La verdad es que tenía mis recelos. Después de ver cómo el cine recreaba la figura de la reina Carlota de Inglaterra con una actriz protagonista de color, uno puede esperarse cualquier cosa. A lo mejor –pensé– los guionistas de esa nueva versión de la novela de Alejandro Dumas habrán convertido a Edmundo Dantés en un refugiado subsahariano y al abate Faria en el arrojado director de una oenegé encarcelado por un dictador argentino de extrema derecha. Afortunadamente, mis recelos eran infundados. En la película francesa más cara de este año –casi 43 millones de presupuesto– todo el mundo es quien debe ser y está donde se le espera. Los actores –hasta ahora desconocidos para mi, tengo que confesarlo– se sitúan a un nivel que nada tiene que envidiar al de los grandes mitos del cine clásico. La ambientación y puesta en escena resultan fastuosas. La utilización de interiores auténticos, impecablemente retocados por ordenador, nos traslada a escenarios de ensueño, principalmente los que muestran la residencia del liberado Dantes, desde la que urde su venganza contra quienes le hundieron en un agujero del castillo de Iff y le robaron a su amada Mercedes. Son tres horas menos dos minutos de película y se me hicieron cortos. Durante este tiempo escapé de la cutrez del siglo XXI para sumergirme en el fascinante mundo de Dumas. La historia –con un final cambiado respecto a la novela original– propicia también una reflexión sobre la validez de la venganza y el poder redentor del perdón. Un buen tema para la sobremesa en familia.

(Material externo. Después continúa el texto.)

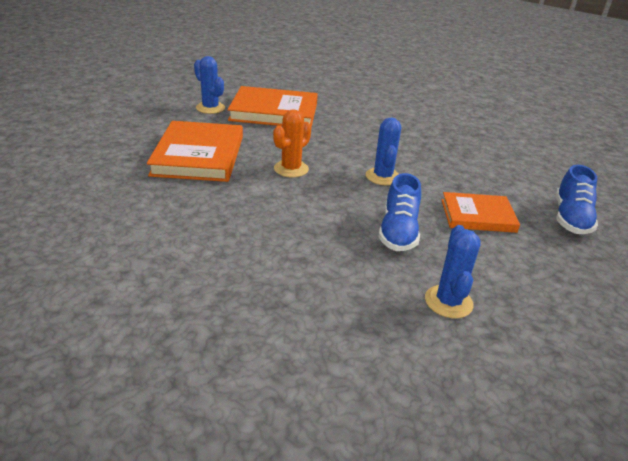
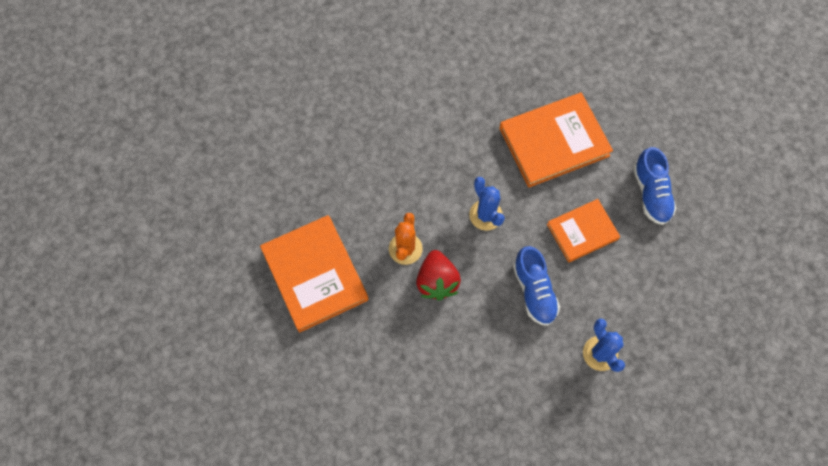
camera: 25 degrees left, 35 degrees up
blue cactus [194,56,225,114] -> none
orange book [228,86,318,127] -> orange book moved to [499,93,613,188]
none -> red strawberry [416,250,461,301]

Desde 2020 solo dos veces he levantado mis respetables posaderas del sofá para acudir a una sala de proyecciones, pero si el cine vuelve la vista atrás y nos ofrece historias como esa, puede que aun sea capaz de superar la modorra, recuperando la tradición de la pantalla grande. Sin palomitas, por supuesto, que eso me parece también una vulgaridad que rompe con el encanto de la historia que te cuentan las imágenes en una pantalla.